* [What the task requires] Your task is to find every line in the records that holds the string "root" and copy it.

[Records from a collection]
=== Begin Enclosure ===
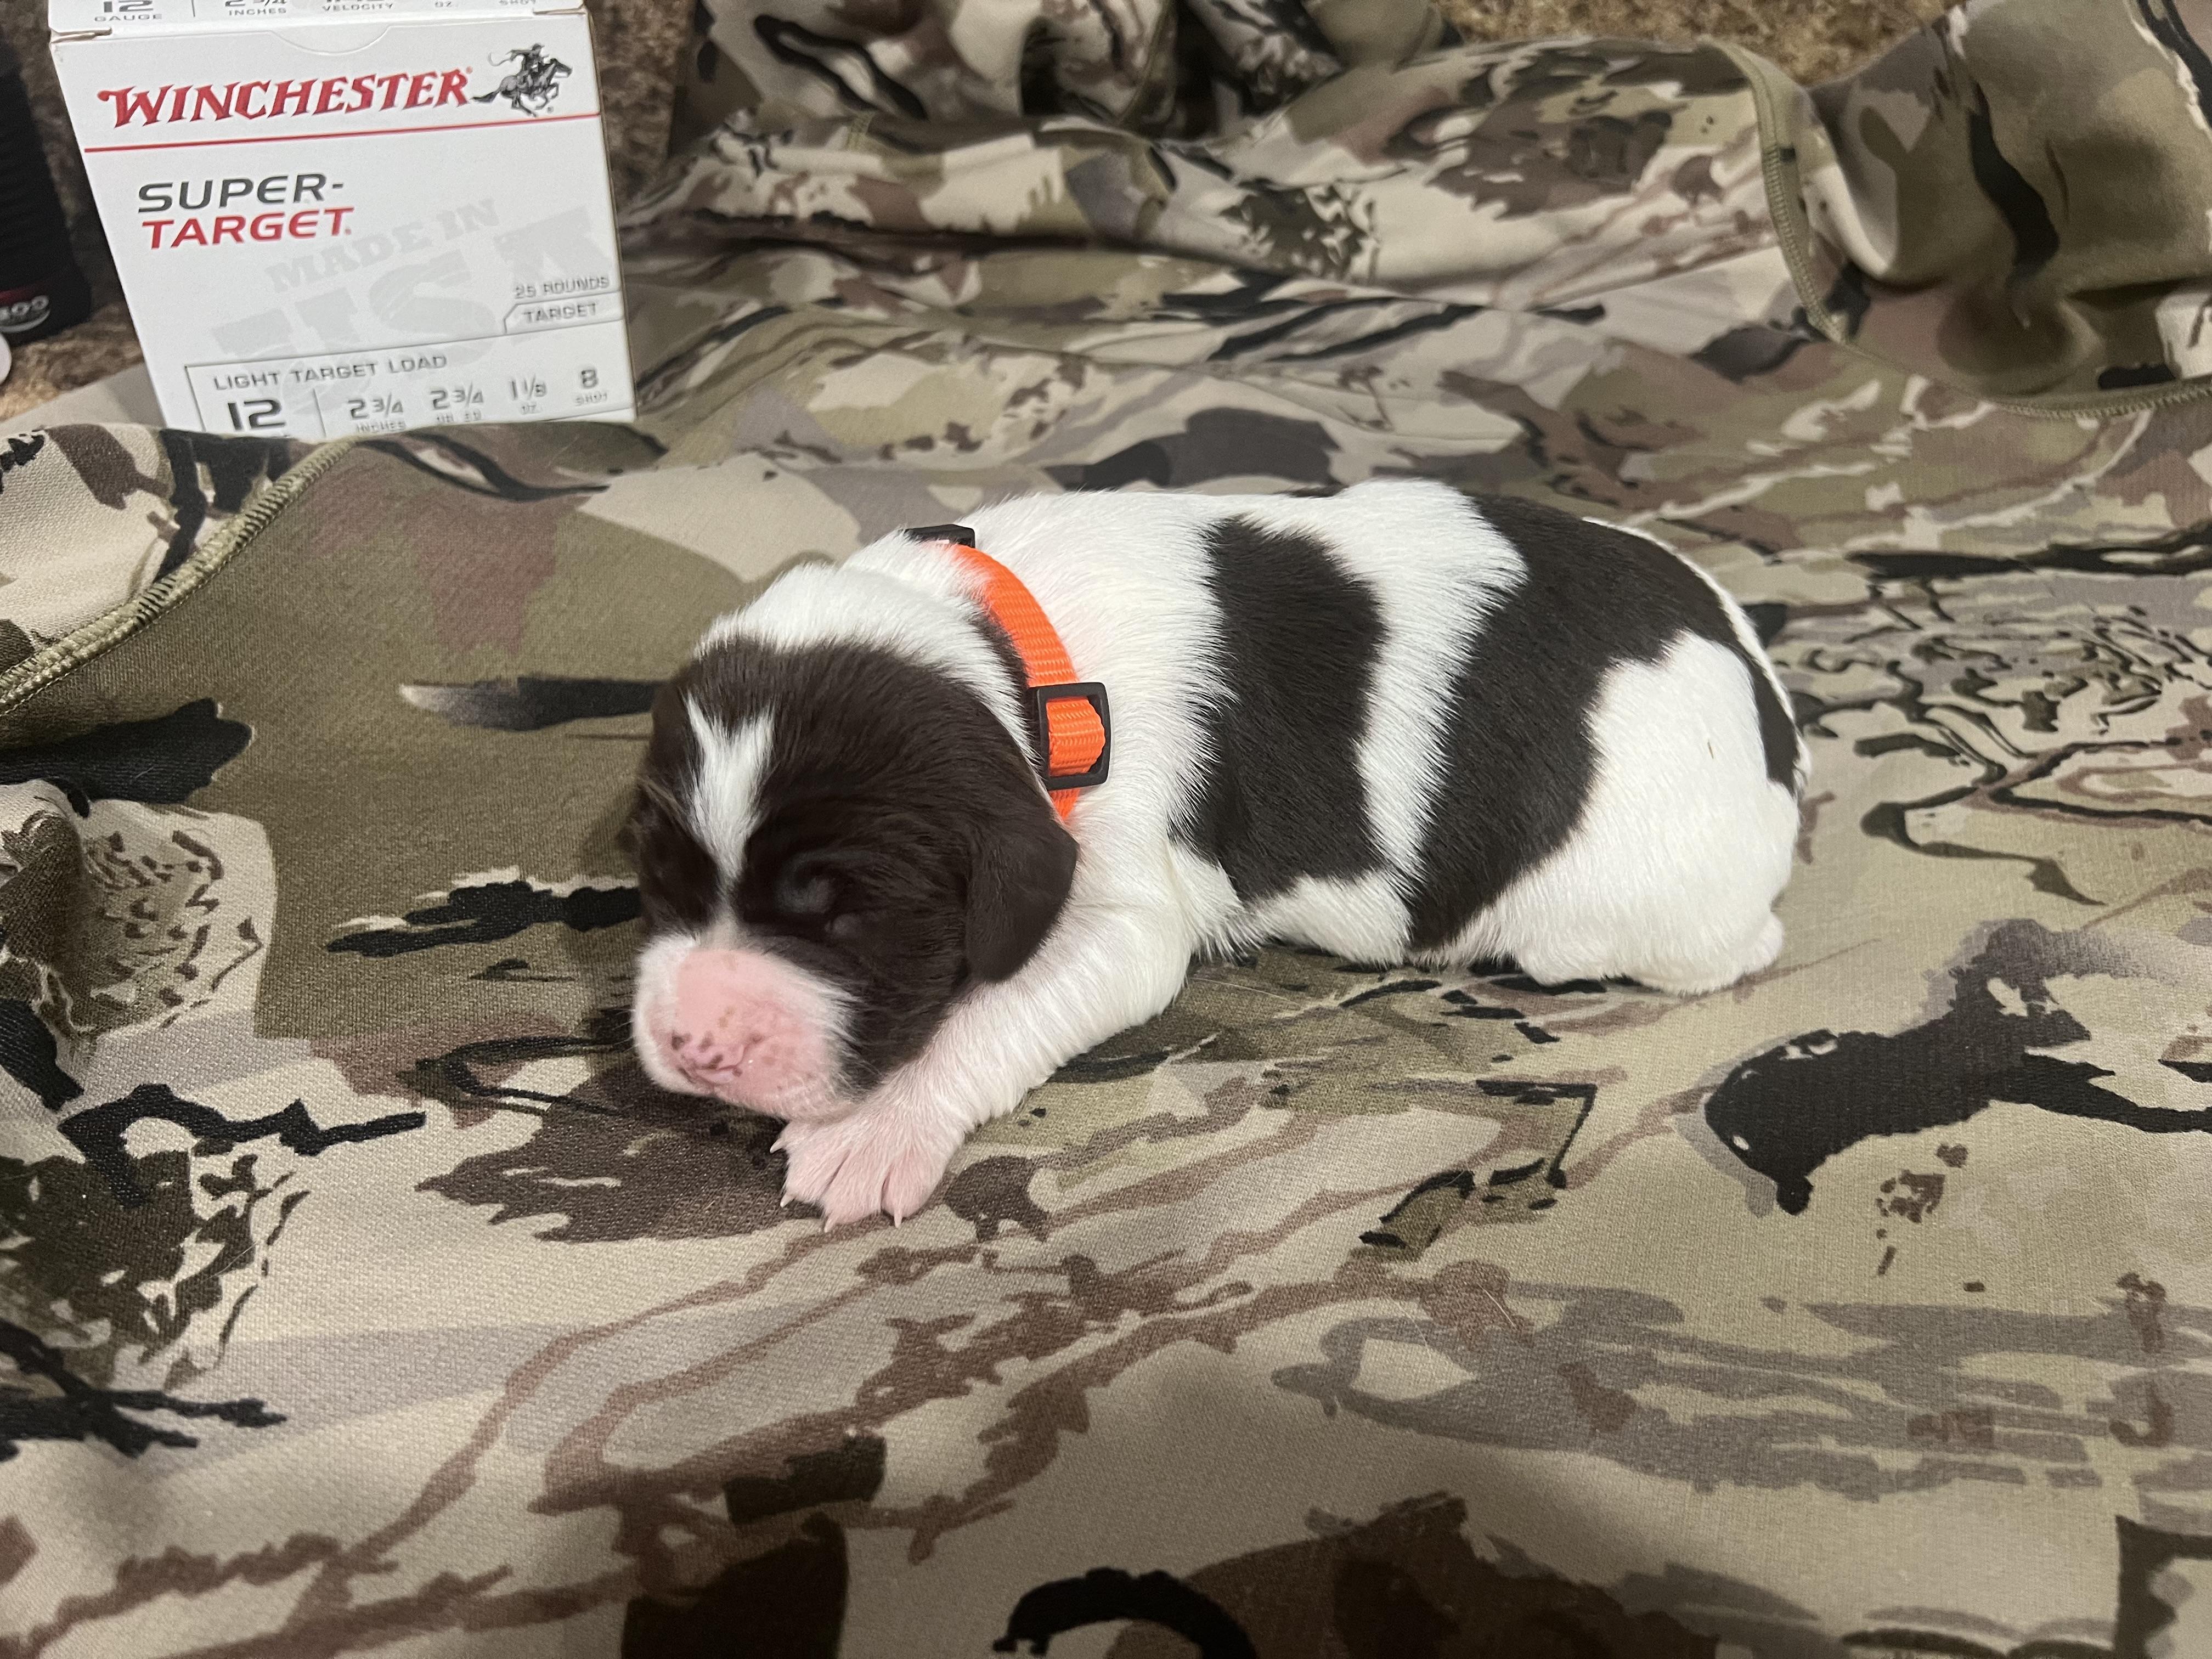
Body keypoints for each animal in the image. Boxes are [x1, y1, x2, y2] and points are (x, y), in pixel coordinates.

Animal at [625, 479, 1807, 1226]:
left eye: (844, 912)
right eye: (658, 880)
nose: (695, 1045)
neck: (1023, 657)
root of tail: (1767, 694)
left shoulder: (1122, 910)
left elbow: (989, 1012)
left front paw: (875, 1128)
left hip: (1612, 912)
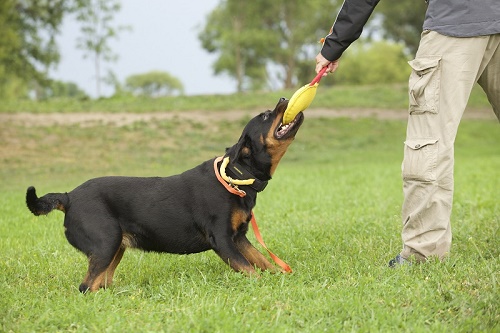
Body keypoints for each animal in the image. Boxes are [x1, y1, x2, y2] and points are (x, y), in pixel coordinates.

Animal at [25, 97, 302, 292]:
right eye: (265, 115)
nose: (282, 98)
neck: (236, 174)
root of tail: (69, 196)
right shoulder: (222, 239)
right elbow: (249, 269)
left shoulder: (239, 237)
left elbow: (262, 261)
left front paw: (279, 277)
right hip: (106, 242)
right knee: (86, 286)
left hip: (114, 247)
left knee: (101, 283)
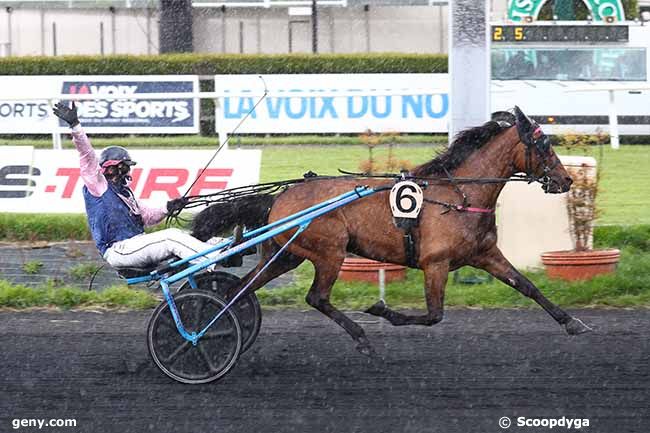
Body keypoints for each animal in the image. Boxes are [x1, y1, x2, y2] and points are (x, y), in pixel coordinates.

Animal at [190, 107, 588, 354]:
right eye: (543, 145)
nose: (567, 179)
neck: (460, 194)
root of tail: (280, 198)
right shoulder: (435, 263)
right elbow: (434, 315)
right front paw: (383, 310)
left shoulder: (486, 254)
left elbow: (528, 286)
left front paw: (572, 322)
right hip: (329, 252)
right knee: (316, 298)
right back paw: (361, 337)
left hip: (286, 255)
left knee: (241, 290)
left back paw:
=== End Enclosure ===
* [Completed exercise]
root of tail: (1767, 694)
root of tail: (69, 196)
root of tail: (280, 198)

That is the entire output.